Title:Stone Duality Proofs for Colorless Distributed Computability Theorems

Abstract:We introduce a new topological encoding by spectral spaces of executions of
round-based full-information adversaries, a model of distributed computations that is functorially presented and that
contains many message adversaries. We give a characterization of the solvability of colorless tasks against compact adversaries.
Message adversaries are distributed
models that are known to be very expressive despite being
round-based and crash-free. Colorless tasks are
an important class of distributed tasks. For a colorless task, the
specification does not depend upon the multiplicity of input or
output values, like the ubiquitous agreement tasks.
Therefore, our result is a significant
step toward unifying topological methods in distributed computing.

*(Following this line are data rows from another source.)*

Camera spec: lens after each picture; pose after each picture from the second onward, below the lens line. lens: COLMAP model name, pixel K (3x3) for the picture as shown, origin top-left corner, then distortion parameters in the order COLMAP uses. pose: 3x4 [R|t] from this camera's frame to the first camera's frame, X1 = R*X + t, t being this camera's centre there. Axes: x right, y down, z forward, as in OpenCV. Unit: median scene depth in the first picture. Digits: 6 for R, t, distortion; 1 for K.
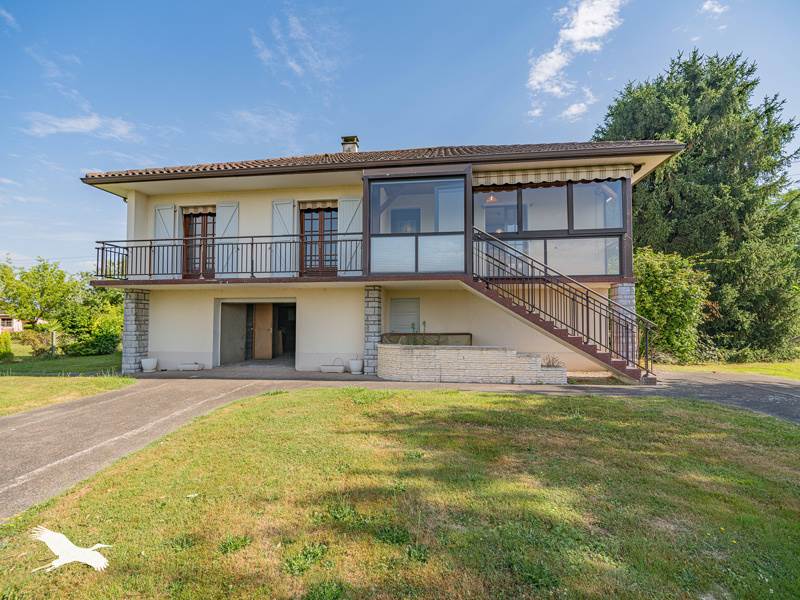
lens RADIAL K [[371.0, 0, 400.0], [0, 371.0, 300.0], [0, 0, 1]] dist [-0.000547, -0.000033]
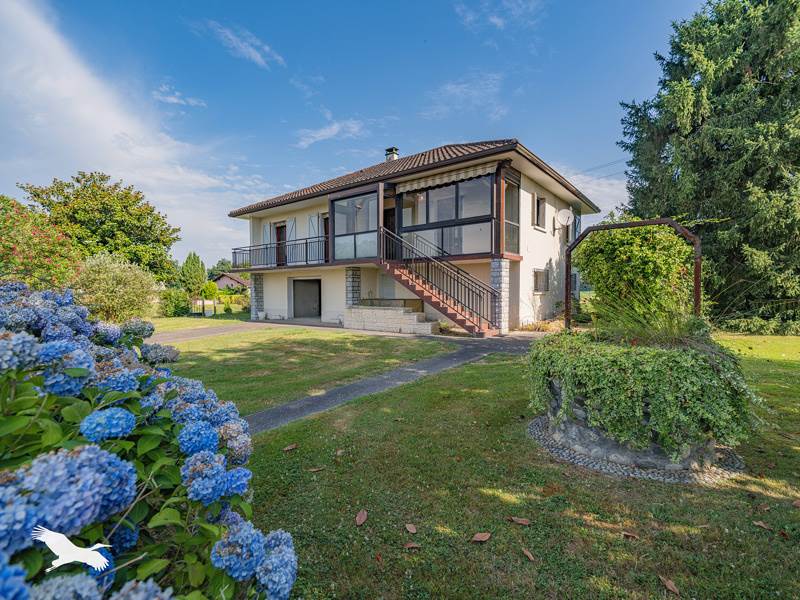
lens RADIAL K [[375.4, 0, 400.0], [0, 375.4, 300.0], [0, 0, 1]] dist [0.003249, 0.000232]
pose [[0.866089, 0.005545, -0.499859, 0.794271], [0.033014, 0.997121, 0.068264, -0.001916], [0.498798, -0.075626, 0.863413, -0.219307]]
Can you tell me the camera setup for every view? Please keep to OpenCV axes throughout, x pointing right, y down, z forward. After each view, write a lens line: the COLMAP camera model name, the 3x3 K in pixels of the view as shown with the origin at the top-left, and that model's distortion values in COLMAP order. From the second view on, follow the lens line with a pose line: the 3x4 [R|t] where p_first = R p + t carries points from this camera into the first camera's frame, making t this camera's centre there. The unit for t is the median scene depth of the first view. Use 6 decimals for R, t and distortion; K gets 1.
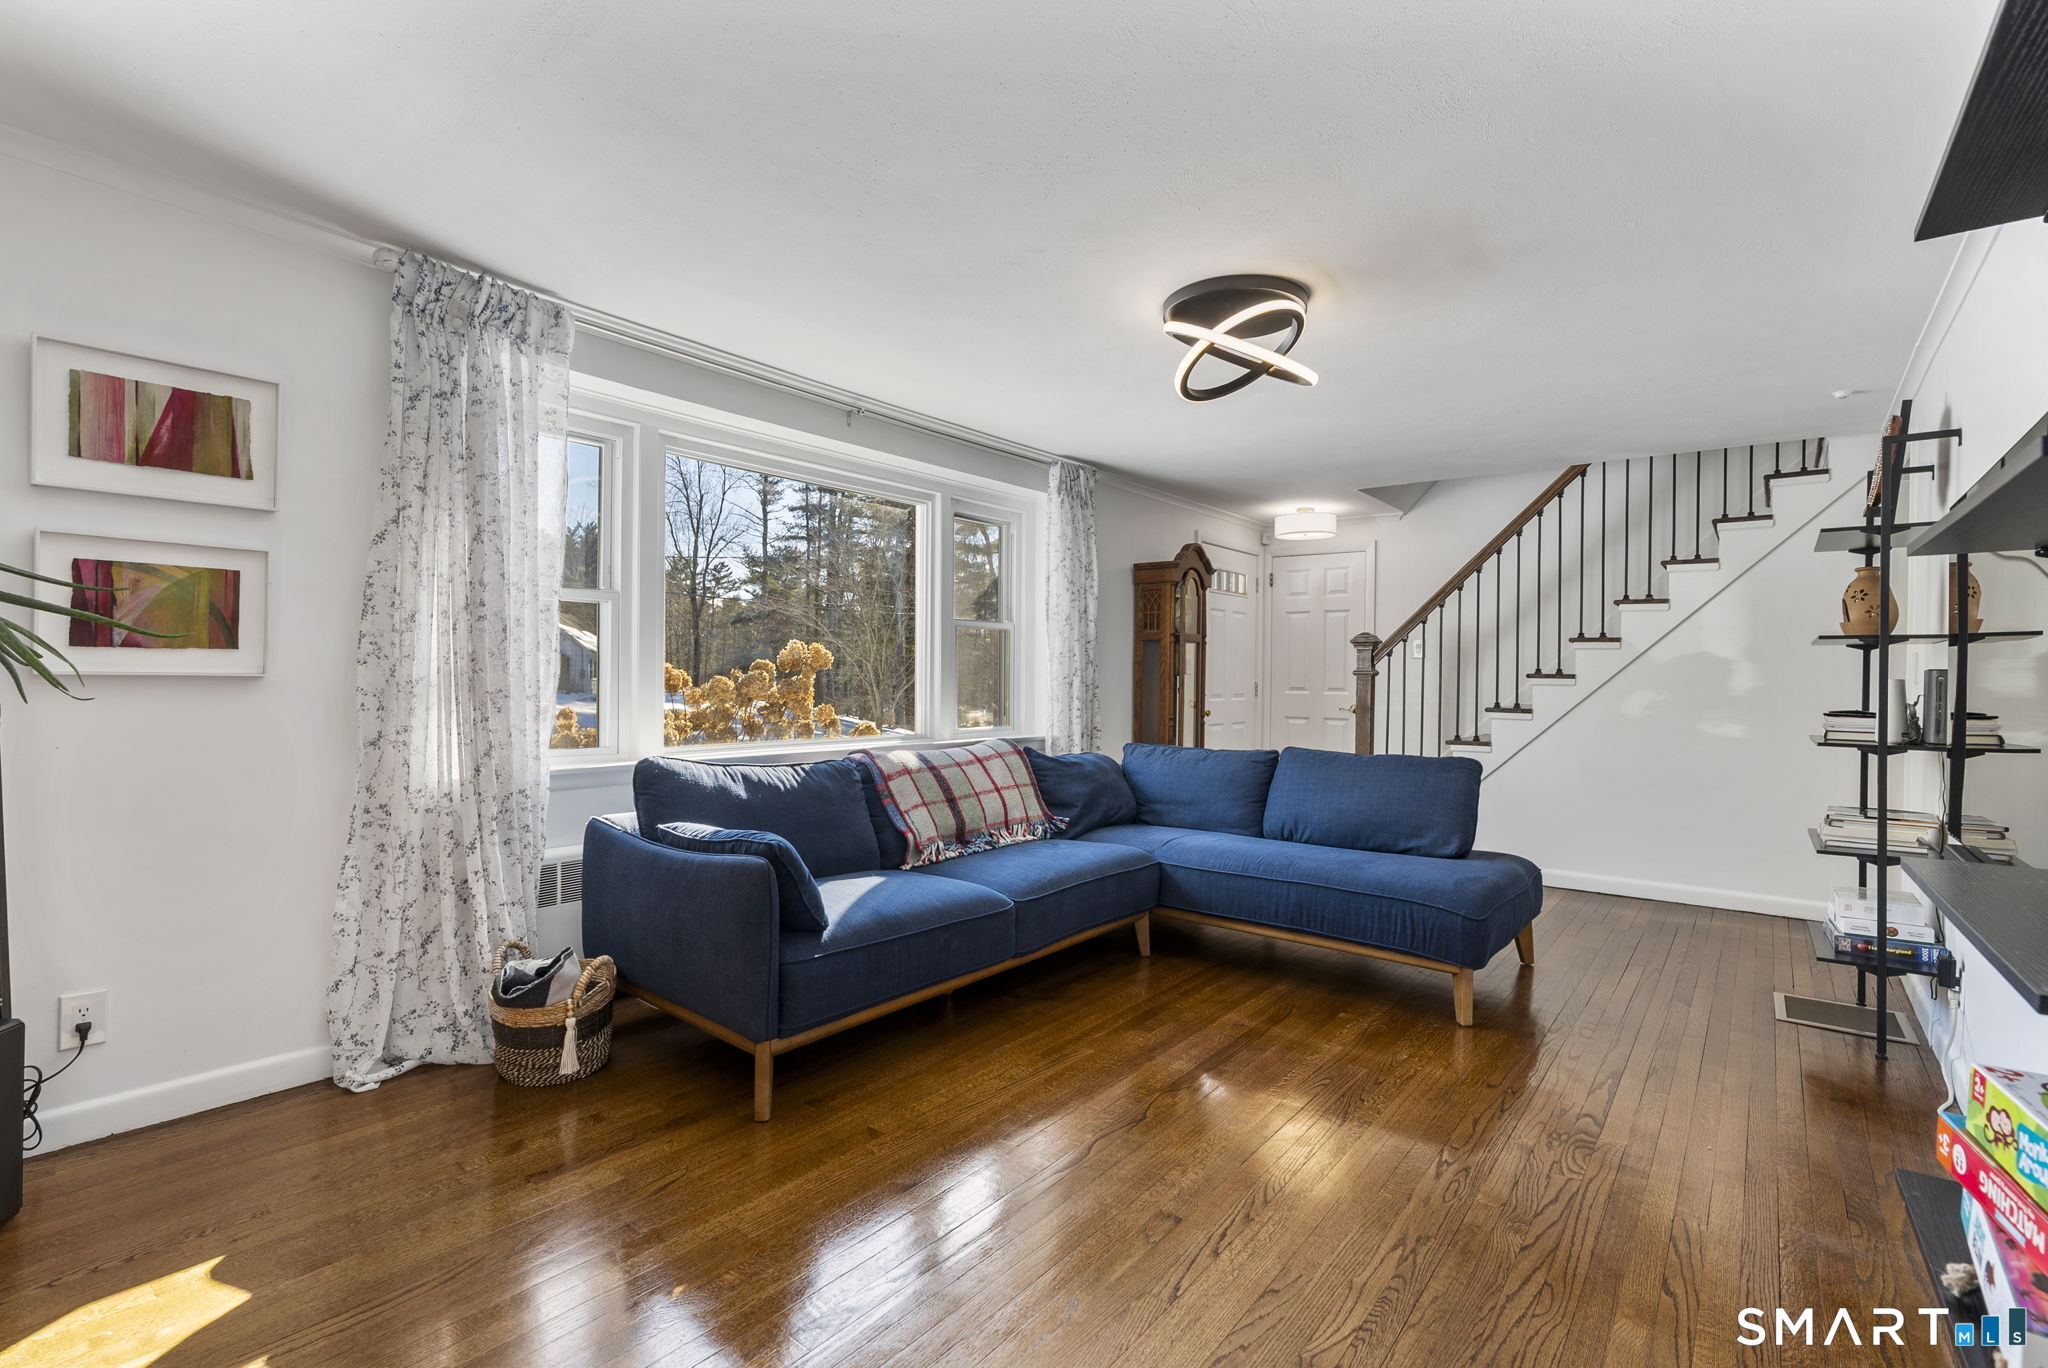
lens RADIAL K [[922.5, 0, 1023.6], [0, 922.5, 689.3], [0, 0, 1]] dist [-0.016734, -0.000060]
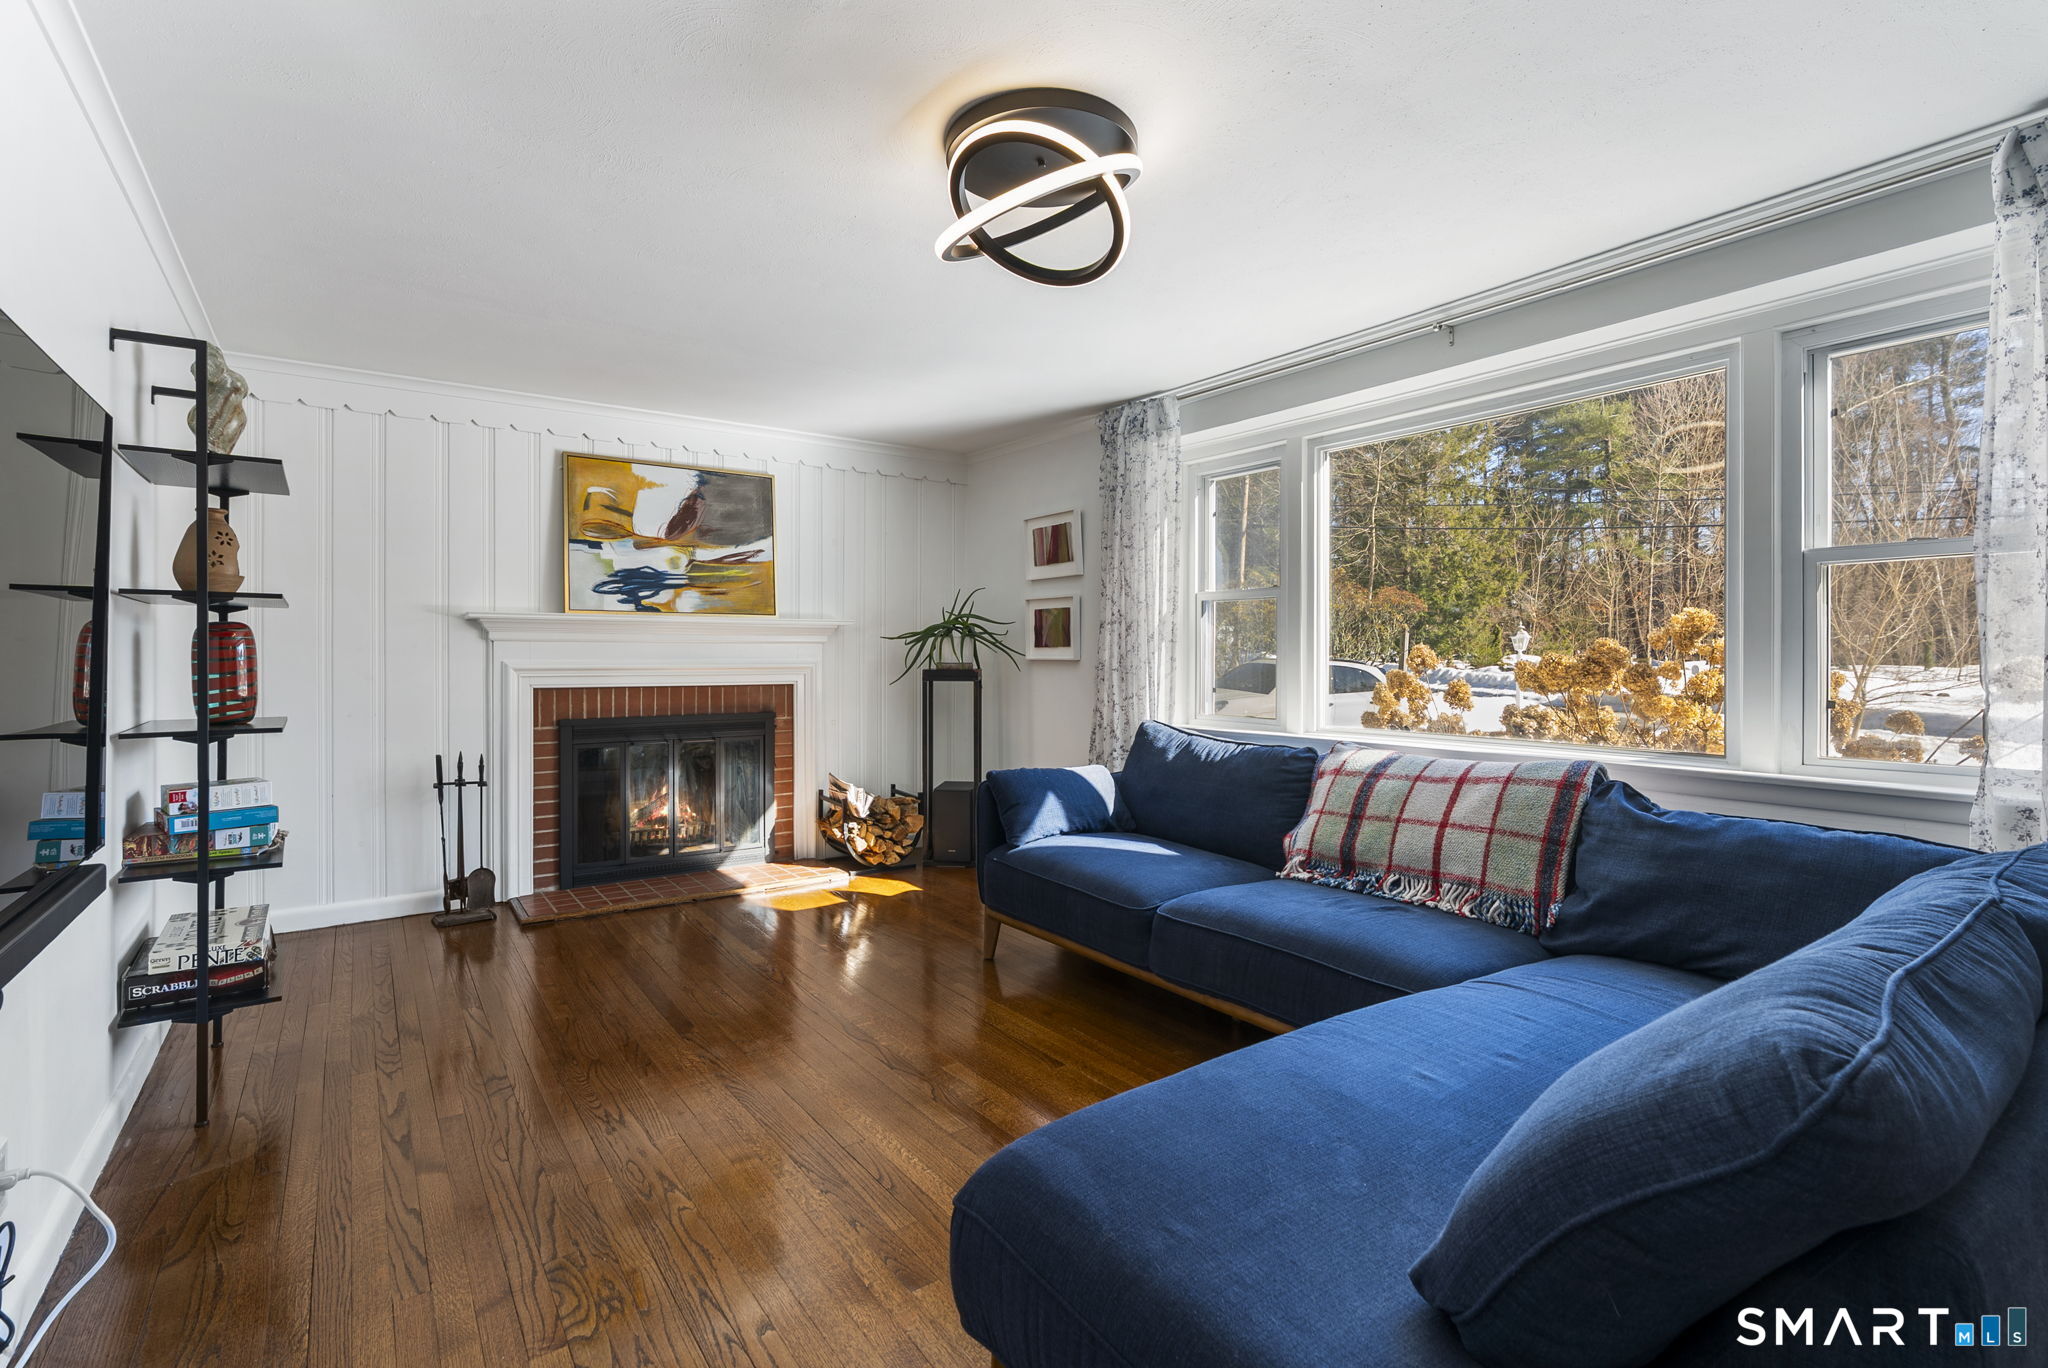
lens RADIAL K [[922.5, 0, 1021.0], [0, 922.5, 662.9], [0, 0, 1]] dist [-0.016734, -0.000060]
pose [[-0.258080, -0.005356, -0.966109, 1.183825], [-0.018924, 0.999821, -0.000487, -0.004761], [0.965938, 0.018157, -0.258135, 1.484414]]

The main insight is to consider global states obtained after finite executions of a distributed protocol
not as abstract
simplicial complexes as previously done, but as spectral
spaces, considering the Alexandrov topology on the faces poset. Given
an adversary $\mathcal M$ with a set of inputs $\mathcal I$,
we define a limit object $\Pi^\infty_\mathcal M(\mathcal I)$
by projective limit in the category of spectral spaces. We derive a new general distributed computability
theorem using Stone duality: there exists an algorithm solving a colorless task $(\mathcal I,\mathcal O,\Delta)$
against the compact adversary $\mathcal M$ if and only if there exists a spectral
map $f:\Pi^\infty_\mathcal M(\mathcal I)\longrightarrow\mathcal O$ compatible with $\Delta$.
From this general characterization are derived many known colorless computability
theorems.
Quite surprisingly, colored and uncolored models have the same
computability power (they solve the same tasks). Our new proofs give
topological reasons for this equivalence, previously known through
algorithmic reductions.